Earlier, Nelson’s Elias Martinez lost a unanimous decision in the junior-B novice category against Calgary’s Eric Whitecap. Martinez’s brother Riel, competing in just his second fight at 35 kg, looked like a champ in his exhibition against Cranbrook’s Dylan Muhlig.
Results didn’t matter much to Pineiro, who was beaming with pride about his fighters after the event.
“We’re building it. Everybody’s putting so much work in the gym and I notice the difference lately.
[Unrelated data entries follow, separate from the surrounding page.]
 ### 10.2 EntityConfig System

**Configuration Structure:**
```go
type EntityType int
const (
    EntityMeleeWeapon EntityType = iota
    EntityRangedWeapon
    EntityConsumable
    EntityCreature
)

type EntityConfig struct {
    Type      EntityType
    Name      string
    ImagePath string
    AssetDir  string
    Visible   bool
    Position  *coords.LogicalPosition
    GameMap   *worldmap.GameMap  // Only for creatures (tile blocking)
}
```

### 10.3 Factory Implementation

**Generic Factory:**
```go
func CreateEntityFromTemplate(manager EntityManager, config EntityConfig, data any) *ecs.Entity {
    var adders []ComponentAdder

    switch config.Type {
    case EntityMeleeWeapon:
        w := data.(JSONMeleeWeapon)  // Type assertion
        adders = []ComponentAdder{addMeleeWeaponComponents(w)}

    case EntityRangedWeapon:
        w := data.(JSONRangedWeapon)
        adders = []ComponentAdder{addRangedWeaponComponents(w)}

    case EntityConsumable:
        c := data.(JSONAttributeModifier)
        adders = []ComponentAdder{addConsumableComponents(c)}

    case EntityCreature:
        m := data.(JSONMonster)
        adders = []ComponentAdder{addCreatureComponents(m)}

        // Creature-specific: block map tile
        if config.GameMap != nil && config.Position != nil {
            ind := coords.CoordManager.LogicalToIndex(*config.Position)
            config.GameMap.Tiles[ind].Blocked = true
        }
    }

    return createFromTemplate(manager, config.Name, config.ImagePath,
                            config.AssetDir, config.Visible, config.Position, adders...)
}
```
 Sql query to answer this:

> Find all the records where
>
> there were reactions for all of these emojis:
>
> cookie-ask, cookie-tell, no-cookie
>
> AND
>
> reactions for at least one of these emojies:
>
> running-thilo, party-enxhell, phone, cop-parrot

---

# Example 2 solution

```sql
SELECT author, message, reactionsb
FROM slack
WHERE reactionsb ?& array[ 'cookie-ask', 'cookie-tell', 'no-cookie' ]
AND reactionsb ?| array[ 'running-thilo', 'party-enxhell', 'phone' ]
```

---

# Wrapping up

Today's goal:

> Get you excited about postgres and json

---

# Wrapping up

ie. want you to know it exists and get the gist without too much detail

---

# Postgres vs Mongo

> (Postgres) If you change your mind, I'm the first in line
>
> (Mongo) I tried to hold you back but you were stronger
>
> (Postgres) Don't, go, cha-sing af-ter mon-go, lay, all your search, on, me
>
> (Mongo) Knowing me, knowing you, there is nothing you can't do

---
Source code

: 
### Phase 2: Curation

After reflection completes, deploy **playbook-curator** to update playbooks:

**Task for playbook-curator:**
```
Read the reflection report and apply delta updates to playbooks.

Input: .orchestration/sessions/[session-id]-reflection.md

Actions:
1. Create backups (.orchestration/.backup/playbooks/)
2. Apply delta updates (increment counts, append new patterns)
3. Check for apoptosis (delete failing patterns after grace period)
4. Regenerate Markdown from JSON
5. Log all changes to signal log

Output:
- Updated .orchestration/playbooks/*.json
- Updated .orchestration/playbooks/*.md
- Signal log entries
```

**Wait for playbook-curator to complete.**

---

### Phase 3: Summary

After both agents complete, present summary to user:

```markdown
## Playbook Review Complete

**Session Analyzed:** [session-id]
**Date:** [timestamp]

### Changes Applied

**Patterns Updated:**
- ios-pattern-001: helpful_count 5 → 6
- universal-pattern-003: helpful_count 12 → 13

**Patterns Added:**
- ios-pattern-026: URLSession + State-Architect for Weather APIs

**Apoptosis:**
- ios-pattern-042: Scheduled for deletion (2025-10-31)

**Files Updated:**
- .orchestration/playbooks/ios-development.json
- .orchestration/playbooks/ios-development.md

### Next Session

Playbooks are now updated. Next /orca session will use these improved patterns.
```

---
In the gym it’s like a team, it’s like they’re there, it’s like they belong there,” he said.
In other bouts, Salmon Arm’s Dom Borbosa defeated Benito Ward by decision; Emmet Emblau of Quesnel and Cranbrook’s Aiden Gareau engaged in a 27-kg exhibition; Kelowna’s Payson White and Cranbrook’s Charlie Nelson embraced after an exhibition; Calgary’s Tristan Ewanin defeated Cranbrook’s Ty Kolbeck by unanimous decision; and Quesnel’s Nick Kwiakowski earned a split-decision victory against Cranbrook’s Payton Muhlig.
The biggest victory of the night, however, may not have been won in the ring.
The Nelson Boxing Club, which had been asked to relocate from its Baker Street location by the end of the month, will have a home of its own in September when it takes over the building currently occupied by the Nelson Animal Hospital on Ymir Road.
Cartland said he hopes the event and the new home guarantee a future for boxing in Nelson.
“Everyone’s going to know that it exists now,” he said. “People come out, they see that, they’re going to want to put their kids in there because they see it’s not just thugs and brawling and street fighting. They’re going to see that it’s a sport and this town’s opinion on it will hopefully change. Because it needs to.”
(CORRECTION: Mahmoud Ajaj’s name was incorrectly spelt in an earlier version of this story.)